╭─ Information shown

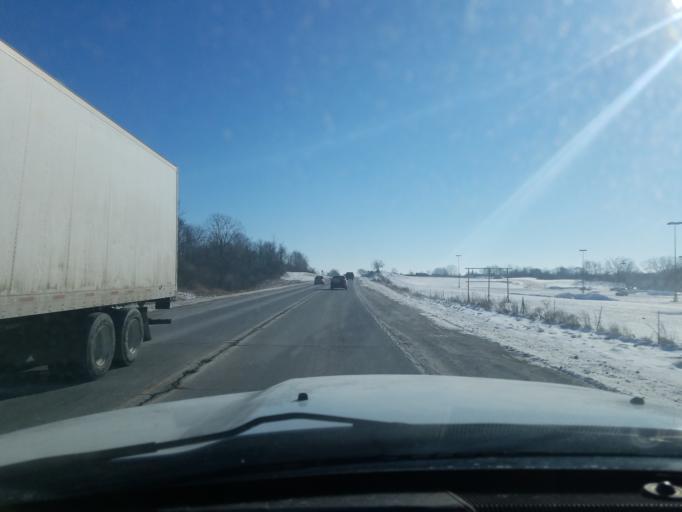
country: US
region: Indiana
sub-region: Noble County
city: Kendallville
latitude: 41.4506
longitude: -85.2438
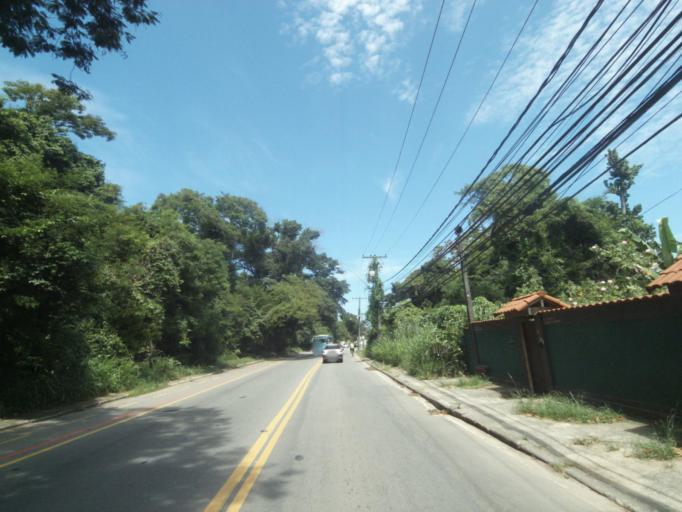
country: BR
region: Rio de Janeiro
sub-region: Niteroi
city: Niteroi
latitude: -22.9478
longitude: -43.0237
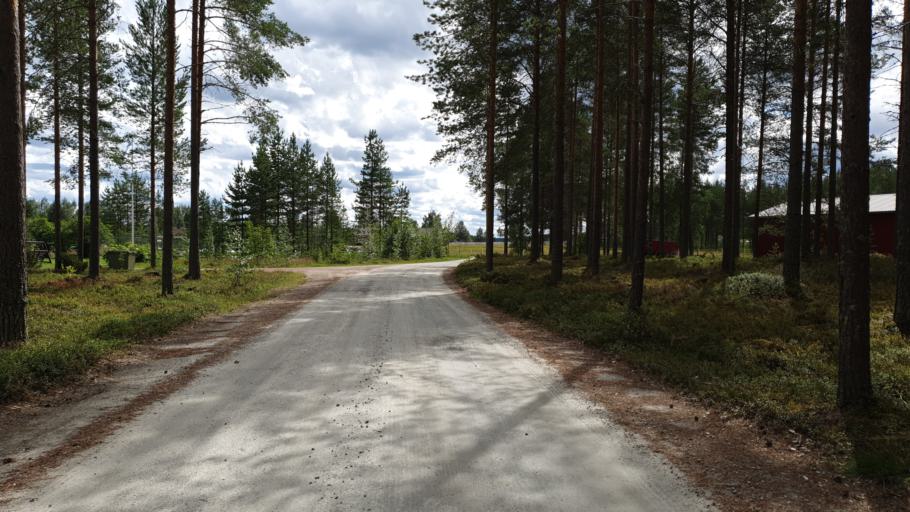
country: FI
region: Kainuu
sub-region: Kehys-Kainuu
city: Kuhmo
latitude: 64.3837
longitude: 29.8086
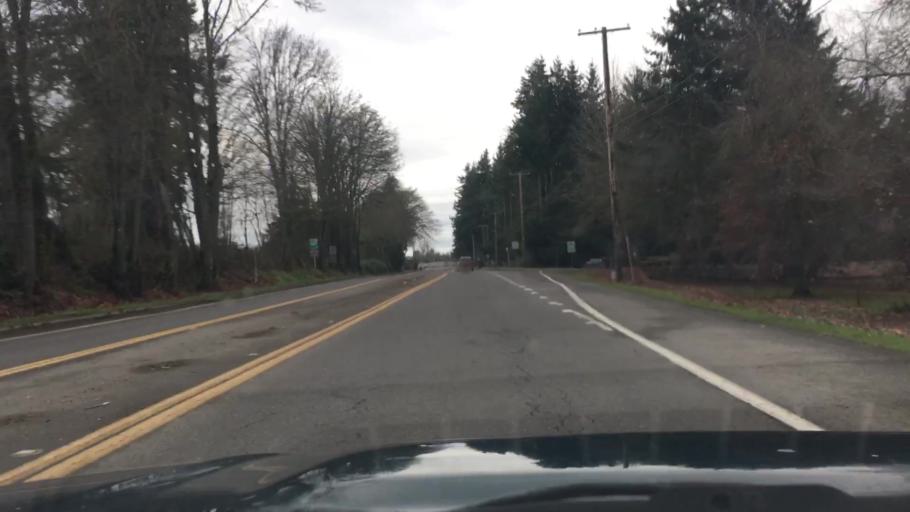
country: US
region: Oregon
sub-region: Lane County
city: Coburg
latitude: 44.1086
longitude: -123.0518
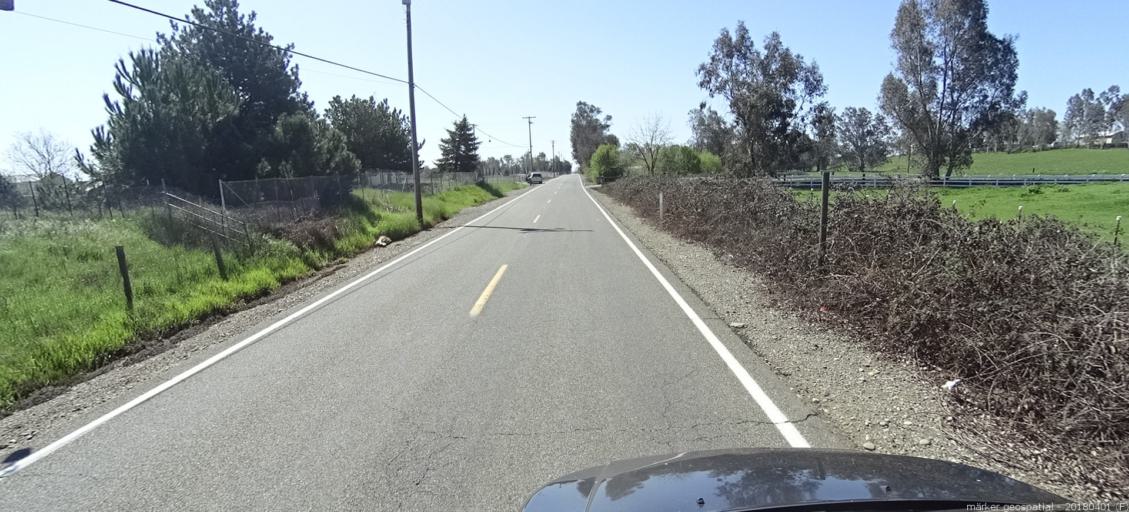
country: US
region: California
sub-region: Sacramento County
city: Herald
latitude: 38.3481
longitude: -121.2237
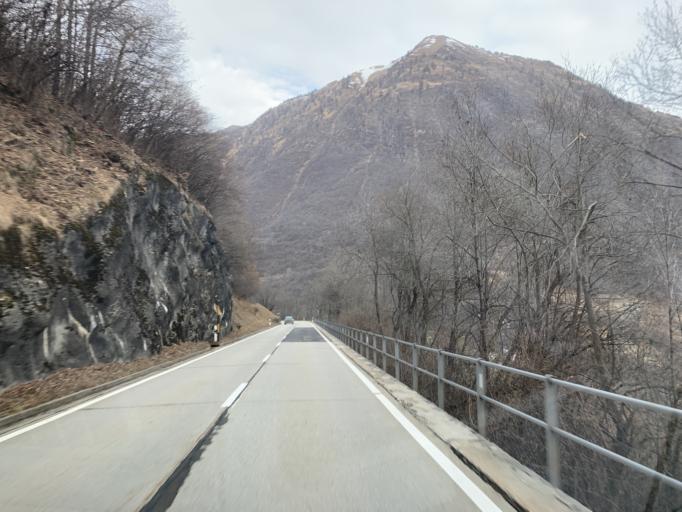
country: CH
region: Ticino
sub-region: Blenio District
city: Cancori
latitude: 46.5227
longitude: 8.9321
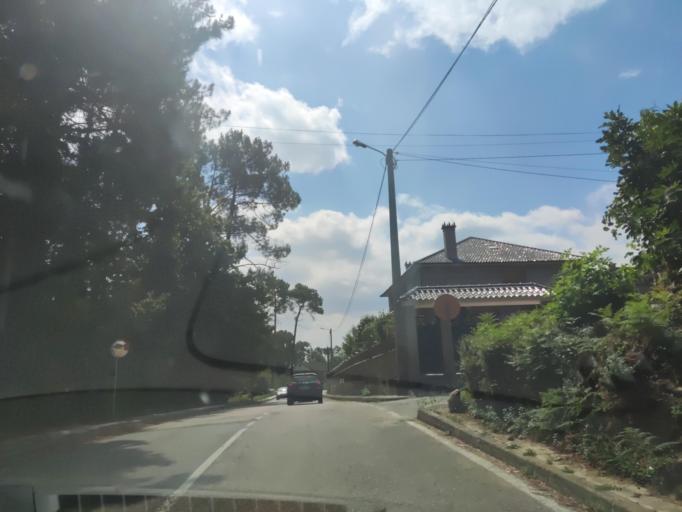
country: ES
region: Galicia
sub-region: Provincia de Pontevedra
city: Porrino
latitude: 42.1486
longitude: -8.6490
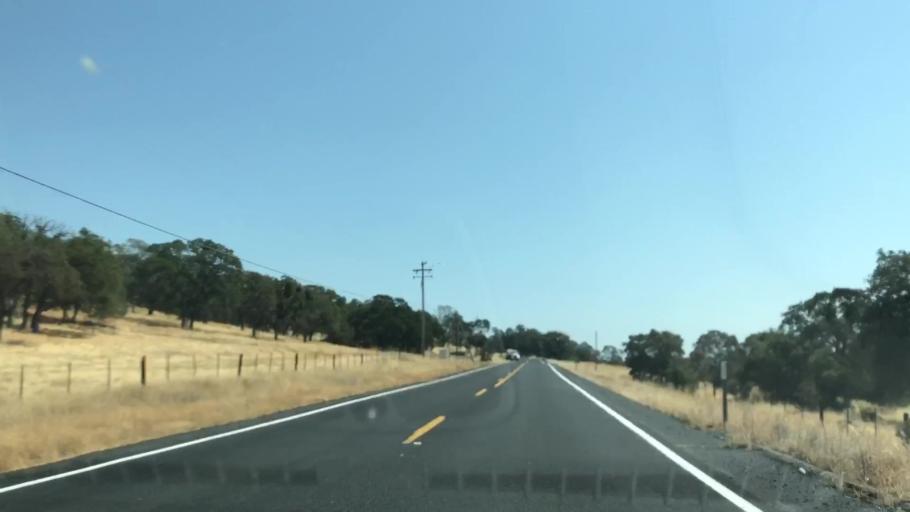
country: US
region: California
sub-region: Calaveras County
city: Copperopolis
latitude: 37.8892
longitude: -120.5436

╰─

_What is needed_.
Reproduce all of the rows above line for line without any change, omitting the pictures.

_Completed task_.
country: US
region: Indiana
sub-region: Noble County
city: Kendallville
latitude: 41.4506
longitude: -85.2438
country: BR
region: Rio de Janeiro
sub-region: Niteroi
city: Niteroi
latitude: -22.9478
longitude: -43.0237
country: FI
region: Kainuu
sub-region: Kehys-Kainuu
city: Kuhmo
latitude: 64.3837
longitude: 29.8086
country: US
region: Oregon
sub-region: Lane County
city: Coburg
latitude: 44.1086
longitude: -123.0518
country: US
region: California
sub-region: Sacramento County
city: Herald
latitude: 38.3481
longitude: -121.2237
country: CH
region: Ticino
sub-region: Blenio District
city: Cancori
latitude: 46.5227
longitude: 8.9321
country: ES
region: Galicia
sub-region: Provincia de Pontevedra
city: Porrino
latitude: 42.1486
longitude: -8.6490
country: US
region: California
sub-region: Calaveras County
city: Copperopolis
latitude: 37.8892
longitude: -120.5436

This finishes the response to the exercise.